Unify all your data across Amazon S3 data lakes and Amazon Redshift data warehouses with SageMaker Lakehouse. Bring your data from operational databases and applications to the lakehouse in near real time through zero-ETL integrations. You can use hundreds of connectors to integrate data from various sources. Additionally, you can access and query data in-place with federated query capabilities across third-party data sources.
Gain the flexibility to access and query your data in-place with all Apache Iceberg–compatible tools on a single copy of data. You can use analytics tools and engines of your choice, such as SQL, Apache Spark, business intelligence (BI), and AI/ML tools, and collaborate with data stored across Amazon S3 data lakes and Amazon Redshift data warehouses. Use SageMaker Lakehouse with your existing data architecture, allowing you to use your preferred storage formats and query engines, compatible with Apache Iceberg.
Secure your data with integrated, fine-grained access controls that are enforced across all your data in all analytics tools and engines. Define permissions once and confidently share data across your organization.

Use cases

Unify all your data across Amazon S3 data lakes and Amazon Redshift data warehouses for your analytics and AI initiatives with a single copy of data.
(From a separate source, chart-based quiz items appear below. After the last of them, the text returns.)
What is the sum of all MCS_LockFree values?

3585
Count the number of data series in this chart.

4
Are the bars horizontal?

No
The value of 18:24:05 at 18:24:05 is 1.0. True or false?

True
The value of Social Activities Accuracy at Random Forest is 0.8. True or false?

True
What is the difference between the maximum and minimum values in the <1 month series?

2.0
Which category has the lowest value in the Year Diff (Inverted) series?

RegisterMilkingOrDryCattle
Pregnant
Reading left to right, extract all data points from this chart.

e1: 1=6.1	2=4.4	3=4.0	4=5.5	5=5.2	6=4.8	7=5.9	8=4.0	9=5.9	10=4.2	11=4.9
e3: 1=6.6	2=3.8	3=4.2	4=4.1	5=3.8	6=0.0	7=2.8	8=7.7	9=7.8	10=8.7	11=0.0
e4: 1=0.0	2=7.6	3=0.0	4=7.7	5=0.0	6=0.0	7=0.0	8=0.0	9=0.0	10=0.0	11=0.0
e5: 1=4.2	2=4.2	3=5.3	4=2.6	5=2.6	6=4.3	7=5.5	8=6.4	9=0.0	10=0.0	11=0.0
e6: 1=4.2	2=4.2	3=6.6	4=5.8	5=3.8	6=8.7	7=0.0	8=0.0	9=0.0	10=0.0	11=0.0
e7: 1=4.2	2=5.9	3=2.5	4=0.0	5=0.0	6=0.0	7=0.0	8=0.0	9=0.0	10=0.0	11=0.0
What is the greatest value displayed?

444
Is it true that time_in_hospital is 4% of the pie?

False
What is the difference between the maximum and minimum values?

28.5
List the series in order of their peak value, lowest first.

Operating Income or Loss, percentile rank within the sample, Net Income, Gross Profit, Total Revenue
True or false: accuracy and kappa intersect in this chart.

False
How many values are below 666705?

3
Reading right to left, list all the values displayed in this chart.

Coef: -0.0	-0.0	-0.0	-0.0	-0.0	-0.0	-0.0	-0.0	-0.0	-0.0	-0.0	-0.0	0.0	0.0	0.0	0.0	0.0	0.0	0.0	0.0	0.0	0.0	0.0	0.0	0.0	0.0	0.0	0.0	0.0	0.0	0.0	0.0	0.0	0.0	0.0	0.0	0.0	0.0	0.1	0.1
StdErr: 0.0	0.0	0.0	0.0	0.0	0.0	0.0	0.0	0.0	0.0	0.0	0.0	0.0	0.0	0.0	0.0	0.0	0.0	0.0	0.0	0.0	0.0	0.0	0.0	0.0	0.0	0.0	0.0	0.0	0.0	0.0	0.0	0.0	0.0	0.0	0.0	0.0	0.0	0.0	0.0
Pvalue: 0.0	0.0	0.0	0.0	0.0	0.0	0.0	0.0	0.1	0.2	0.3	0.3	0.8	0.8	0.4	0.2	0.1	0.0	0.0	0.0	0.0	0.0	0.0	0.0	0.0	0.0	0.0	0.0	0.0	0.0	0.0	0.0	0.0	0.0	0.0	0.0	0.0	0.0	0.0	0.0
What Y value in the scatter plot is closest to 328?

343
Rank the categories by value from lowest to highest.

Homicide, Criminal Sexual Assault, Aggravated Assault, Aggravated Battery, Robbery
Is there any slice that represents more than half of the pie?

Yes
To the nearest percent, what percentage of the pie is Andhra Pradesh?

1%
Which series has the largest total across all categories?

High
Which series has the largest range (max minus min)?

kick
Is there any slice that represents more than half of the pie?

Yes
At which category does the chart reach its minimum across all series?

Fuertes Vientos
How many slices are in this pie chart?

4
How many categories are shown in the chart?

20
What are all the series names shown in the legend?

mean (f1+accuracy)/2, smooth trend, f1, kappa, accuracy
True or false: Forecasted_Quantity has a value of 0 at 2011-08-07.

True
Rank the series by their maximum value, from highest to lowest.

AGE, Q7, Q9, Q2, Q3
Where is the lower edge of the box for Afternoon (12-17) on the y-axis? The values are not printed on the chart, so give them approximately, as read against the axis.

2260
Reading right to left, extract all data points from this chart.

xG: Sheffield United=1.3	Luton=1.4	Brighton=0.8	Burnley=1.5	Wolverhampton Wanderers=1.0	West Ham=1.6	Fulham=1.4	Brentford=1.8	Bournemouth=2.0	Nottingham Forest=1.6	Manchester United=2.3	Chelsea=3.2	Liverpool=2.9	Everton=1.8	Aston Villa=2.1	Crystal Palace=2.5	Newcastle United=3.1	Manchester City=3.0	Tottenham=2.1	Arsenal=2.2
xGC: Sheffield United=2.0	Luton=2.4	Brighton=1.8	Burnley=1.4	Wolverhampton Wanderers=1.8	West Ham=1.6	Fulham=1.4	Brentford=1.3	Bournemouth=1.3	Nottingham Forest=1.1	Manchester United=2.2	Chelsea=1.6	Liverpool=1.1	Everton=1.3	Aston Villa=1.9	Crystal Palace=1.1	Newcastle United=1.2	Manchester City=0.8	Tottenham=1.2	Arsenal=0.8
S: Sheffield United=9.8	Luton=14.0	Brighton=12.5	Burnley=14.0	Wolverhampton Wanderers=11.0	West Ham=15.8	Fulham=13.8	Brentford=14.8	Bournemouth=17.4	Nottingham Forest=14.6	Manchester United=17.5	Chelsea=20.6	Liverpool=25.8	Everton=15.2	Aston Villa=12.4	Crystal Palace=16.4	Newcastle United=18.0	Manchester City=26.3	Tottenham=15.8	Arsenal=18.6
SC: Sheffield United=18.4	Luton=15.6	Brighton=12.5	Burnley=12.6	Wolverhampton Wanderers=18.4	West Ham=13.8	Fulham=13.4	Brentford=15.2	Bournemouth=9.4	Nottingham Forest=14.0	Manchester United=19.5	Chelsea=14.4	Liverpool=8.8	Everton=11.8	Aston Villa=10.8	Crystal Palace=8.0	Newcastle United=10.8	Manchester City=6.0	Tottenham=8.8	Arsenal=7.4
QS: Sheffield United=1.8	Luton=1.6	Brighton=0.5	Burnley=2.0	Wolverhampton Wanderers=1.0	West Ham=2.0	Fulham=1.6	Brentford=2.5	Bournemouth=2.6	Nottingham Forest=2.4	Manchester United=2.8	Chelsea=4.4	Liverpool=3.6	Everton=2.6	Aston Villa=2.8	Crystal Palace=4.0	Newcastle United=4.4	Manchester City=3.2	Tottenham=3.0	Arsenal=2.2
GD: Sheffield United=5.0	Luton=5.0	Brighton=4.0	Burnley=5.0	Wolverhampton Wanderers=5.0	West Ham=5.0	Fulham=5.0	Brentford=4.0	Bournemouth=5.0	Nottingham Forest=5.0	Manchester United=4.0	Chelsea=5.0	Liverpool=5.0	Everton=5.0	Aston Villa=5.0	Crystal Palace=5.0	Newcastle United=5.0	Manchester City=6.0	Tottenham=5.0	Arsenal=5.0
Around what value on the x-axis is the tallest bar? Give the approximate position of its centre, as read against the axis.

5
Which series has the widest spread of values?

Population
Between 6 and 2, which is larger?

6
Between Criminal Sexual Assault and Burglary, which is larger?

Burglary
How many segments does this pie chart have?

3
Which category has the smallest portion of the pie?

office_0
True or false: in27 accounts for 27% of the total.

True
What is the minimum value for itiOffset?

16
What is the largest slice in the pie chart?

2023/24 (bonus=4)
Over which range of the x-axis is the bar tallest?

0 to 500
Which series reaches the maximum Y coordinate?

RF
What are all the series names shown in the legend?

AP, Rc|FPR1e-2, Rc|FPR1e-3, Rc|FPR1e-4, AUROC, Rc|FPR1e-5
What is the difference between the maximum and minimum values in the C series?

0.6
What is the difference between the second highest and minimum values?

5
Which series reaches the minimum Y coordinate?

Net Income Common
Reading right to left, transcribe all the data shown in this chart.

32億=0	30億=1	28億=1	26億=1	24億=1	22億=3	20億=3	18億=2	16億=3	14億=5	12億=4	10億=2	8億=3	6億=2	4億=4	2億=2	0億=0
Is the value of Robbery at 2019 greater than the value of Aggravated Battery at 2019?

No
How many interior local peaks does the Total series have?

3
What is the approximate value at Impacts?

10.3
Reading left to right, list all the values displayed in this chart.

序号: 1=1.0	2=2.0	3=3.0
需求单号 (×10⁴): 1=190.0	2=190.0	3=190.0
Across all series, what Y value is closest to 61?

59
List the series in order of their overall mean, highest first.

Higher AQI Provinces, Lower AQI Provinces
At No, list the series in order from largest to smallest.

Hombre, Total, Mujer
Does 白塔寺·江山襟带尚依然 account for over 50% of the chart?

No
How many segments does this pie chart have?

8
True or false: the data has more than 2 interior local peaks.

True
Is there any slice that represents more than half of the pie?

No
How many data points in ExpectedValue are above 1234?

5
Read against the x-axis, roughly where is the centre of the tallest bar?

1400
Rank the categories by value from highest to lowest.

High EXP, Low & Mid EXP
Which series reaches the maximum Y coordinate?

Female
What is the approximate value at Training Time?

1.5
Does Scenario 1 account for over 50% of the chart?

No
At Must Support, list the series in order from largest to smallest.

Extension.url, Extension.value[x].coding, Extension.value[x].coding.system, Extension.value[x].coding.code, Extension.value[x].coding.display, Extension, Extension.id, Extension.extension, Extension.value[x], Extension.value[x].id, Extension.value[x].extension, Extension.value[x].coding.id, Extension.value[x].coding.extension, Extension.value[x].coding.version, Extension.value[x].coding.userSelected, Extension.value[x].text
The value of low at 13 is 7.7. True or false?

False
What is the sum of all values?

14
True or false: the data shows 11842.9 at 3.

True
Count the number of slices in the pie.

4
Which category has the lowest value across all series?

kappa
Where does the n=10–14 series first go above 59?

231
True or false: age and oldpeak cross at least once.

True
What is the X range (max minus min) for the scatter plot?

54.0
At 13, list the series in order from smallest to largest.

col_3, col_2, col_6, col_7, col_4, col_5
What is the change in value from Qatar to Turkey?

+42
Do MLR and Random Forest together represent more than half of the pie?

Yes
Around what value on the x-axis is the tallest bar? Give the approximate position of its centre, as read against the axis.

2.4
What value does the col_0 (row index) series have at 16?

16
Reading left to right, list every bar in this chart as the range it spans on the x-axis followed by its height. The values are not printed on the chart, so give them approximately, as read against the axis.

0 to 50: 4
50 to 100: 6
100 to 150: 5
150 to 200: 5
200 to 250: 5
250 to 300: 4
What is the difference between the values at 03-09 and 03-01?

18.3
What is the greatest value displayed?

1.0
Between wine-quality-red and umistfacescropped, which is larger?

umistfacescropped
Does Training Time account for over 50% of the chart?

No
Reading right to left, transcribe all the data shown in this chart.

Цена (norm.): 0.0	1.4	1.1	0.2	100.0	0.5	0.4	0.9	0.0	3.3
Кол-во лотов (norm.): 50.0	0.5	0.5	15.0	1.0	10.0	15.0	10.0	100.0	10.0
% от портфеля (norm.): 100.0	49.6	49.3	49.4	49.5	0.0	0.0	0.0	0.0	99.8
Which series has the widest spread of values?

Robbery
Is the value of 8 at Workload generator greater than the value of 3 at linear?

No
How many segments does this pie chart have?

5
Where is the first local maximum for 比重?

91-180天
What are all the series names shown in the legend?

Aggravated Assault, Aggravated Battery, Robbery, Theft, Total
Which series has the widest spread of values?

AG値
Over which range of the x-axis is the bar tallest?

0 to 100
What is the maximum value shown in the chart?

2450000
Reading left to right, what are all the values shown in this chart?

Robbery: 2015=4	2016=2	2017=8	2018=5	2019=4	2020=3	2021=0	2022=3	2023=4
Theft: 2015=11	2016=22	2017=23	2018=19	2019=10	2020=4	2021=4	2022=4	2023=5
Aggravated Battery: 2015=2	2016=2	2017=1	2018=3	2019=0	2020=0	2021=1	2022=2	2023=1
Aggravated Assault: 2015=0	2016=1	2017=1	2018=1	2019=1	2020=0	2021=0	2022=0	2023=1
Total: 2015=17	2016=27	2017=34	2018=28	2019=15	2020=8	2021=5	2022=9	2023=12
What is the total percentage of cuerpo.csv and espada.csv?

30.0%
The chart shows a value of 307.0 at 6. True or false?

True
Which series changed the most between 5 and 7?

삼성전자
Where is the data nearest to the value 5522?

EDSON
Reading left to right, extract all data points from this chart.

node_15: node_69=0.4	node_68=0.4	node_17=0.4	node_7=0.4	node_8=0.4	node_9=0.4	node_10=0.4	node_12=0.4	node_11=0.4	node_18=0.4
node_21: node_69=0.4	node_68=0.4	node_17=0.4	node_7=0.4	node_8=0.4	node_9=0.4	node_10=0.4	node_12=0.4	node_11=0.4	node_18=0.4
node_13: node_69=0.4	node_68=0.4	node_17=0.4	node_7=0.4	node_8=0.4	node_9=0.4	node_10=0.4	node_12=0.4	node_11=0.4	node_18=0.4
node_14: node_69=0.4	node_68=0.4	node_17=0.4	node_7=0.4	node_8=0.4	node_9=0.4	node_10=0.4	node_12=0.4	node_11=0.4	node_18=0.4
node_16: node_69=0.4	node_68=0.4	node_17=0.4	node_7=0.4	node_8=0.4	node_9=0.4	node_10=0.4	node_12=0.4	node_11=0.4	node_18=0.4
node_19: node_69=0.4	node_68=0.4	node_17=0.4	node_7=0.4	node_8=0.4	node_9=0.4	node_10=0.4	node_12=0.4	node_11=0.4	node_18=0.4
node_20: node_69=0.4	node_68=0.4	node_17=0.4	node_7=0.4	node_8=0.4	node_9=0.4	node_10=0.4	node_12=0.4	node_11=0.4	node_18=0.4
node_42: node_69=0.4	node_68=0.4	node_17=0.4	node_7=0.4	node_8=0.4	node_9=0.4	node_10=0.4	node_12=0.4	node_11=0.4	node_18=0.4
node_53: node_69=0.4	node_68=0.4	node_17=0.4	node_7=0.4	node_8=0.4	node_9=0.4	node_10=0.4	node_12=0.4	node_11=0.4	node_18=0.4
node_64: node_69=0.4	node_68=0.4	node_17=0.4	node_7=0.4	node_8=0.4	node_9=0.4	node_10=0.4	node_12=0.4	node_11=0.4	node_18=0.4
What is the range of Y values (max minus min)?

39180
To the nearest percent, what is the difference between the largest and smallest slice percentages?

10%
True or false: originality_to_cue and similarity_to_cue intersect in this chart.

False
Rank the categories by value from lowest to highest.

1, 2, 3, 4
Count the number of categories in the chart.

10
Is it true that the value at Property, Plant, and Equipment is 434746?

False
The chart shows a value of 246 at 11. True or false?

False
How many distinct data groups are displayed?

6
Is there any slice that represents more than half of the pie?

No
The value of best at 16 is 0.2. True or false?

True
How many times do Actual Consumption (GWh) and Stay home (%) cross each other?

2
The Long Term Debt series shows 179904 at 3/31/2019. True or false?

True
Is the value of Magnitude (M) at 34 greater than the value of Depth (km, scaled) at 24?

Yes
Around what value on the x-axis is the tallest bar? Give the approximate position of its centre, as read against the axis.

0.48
With integrated access controls, SageMaker Lakehouse enables you to define fine-grained permissions and securely share a single copy of data across the entire organization.
Access near real-time data across operational databases and applications in the SageMaker Lakehouse through zero-ETL integrations. Access and query your data in-place, from a wide range of AWS services and open source and third-party tools and engines that support Apache Iceberg.
Bring existing data from multiple Amazon Redshift data warehouses into SageMaker Lakehouse to query and join data stored in Redshift clusters and workgroups. Scale your workloads for extract, transform, and load (ETL) processes, BI reporting, and as-needed analysis without managing multiple data shares.